Saturday, February 6, 2010

Anthropology and History

I picked up India: A History the other day, a book I read while in India to learn a bit about my surroundings. It's a SUPER long and detailed book, about how we know things about India's ancient history from Vedic myths and engravings of rulers on coins. It reminded me about how much I loved Human Origins, an anthropology class about how humans came to be from apes (yes, that is supposed to be inflammatory). I got super excited back then about how humans developed, where the Garden of Eden was, what the "Image of God" was, how humans moved throughout the world, etc.

I then picked up my Basics of Physical Anthropology book and my Africa: A Biography. I've always thought it would be great to learn, not just from the intricacies of history, but the broad strokes and larger stories. How does it all relate to theology? What do we, as 21st century people have to learn from the story of australopithicus, the Bantu migration, the rise and fall of the Maya and many other stories?

So, here are some REALLY basic cool insights and possible things to look into. Thoughts?
-Pangaea, the idea that there was a super continent, then it split apart fits into the idea that when God created oceans it was to split apart the land masses.
-Some 'scholars' have decided that the earth is 6000 years old. Others have decided it is 6 billion years old. Usually the former think that evolution is in the face of God and the later think evolution is truth and God doesn't exist. In reading the beginning of Africa: A Biography it explains the evolution of life, dinosaurs and such before people. The way it went from vegetation to water animals to dinosaurs to mammals works with Genesis. This isn't 'new' to me, but hit me in a new way. Maybe God is that cool...
-Dinosaurs were REALLY big and dominant and the first mammals, who would 'win' the evolution game, were really small - teeth about 1mm in length. Maybe large cultures that try and dominate don't work?

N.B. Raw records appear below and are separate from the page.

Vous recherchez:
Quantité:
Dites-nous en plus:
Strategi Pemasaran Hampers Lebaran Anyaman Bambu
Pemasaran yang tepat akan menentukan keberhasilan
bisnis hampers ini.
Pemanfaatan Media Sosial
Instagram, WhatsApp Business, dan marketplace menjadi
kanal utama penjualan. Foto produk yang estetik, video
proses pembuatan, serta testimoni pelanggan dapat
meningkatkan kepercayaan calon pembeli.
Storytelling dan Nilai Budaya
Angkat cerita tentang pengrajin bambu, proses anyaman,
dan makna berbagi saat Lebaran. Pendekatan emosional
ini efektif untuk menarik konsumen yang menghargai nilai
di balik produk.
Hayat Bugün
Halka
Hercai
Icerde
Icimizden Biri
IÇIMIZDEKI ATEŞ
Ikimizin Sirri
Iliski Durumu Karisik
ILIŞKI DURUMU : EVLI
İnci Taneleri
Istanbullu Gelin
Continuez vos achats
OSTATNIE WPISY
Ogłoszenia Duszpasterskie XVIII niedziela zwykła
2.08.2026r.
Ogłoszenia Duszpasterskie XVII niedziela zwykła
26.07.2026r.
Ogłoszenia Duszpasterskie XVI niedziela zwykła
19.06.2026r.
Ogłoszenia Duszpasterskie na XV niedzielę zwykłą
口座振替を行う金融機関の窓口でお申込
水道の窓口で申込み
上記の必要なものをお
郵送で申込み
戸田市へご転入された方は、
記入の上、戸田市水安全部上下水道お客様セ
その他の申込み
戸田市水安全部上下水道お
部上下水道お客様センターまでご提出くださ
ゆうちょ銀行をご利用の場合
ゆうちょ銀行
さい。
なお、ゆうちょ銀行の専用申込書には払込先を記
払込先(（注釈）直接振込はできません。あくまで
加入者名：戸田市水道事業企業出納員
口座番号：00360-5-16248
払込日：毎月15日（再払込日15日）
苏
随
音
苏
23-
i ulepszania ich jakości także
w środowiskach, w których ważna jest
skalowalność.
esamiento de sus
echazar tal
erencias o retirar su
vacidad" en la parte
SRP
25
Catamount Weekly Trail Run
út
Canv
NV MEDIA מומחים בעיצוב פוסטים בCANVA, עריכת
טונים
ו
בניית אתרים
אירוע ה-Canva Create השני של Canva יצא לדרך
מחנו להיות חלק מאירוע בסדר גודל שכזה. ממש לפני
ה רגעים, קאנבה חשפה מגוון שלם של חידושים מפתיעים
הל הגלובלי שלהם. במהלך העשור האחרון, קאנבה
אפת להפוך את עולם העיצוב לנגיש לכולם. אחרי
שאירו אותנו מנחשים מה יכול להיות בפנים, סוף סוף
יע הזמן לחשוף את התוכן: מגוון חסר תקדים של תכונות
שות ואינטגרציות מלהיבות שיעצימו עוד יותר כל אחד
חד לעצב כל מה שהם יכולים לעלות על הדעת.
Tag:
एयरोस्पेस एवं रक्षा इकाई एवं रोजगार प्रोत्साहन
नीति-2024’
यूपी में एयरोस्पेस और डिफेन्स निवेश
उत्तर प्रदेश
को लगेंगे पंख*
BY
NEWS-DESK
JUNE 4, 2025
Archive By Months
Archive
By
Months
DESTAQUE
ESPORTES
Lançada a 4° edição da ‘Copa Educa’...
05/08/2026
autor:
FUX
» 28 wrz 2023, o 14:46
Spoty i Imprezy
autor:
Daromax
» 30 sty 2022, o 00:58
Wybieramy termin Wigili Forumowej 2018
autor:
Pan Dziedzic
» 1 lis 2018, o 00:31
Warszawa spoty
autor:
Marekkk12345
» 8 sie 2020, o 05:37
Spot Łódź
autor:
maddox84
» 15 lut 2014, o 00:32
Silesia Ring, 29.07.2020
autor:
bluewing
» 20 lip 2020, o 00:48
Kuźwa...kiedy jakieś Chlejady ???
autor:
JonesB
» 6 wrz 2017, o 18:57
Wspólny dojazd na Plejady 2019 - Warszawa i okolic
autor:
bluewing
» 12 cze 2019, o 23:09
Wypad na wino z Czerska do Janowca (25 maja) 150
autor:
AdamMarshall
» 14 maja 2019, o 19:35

There are very basic thoughts without much sophistication. Hopefully more will come. If you're on Facebook, please go to jesusandlife.blogspot.com to comment!

Peace,

1 comment:

Ariah said...

Interesting insights.

I really have no opinion on the evolution thing, and no problem believing in an old earth.

I do remember Jerry Root talking about new earth, but that God could easily have made the evidence of an aged earth (some analogy about wine barrels if I recall). Don't know if that was his unique theory or anything.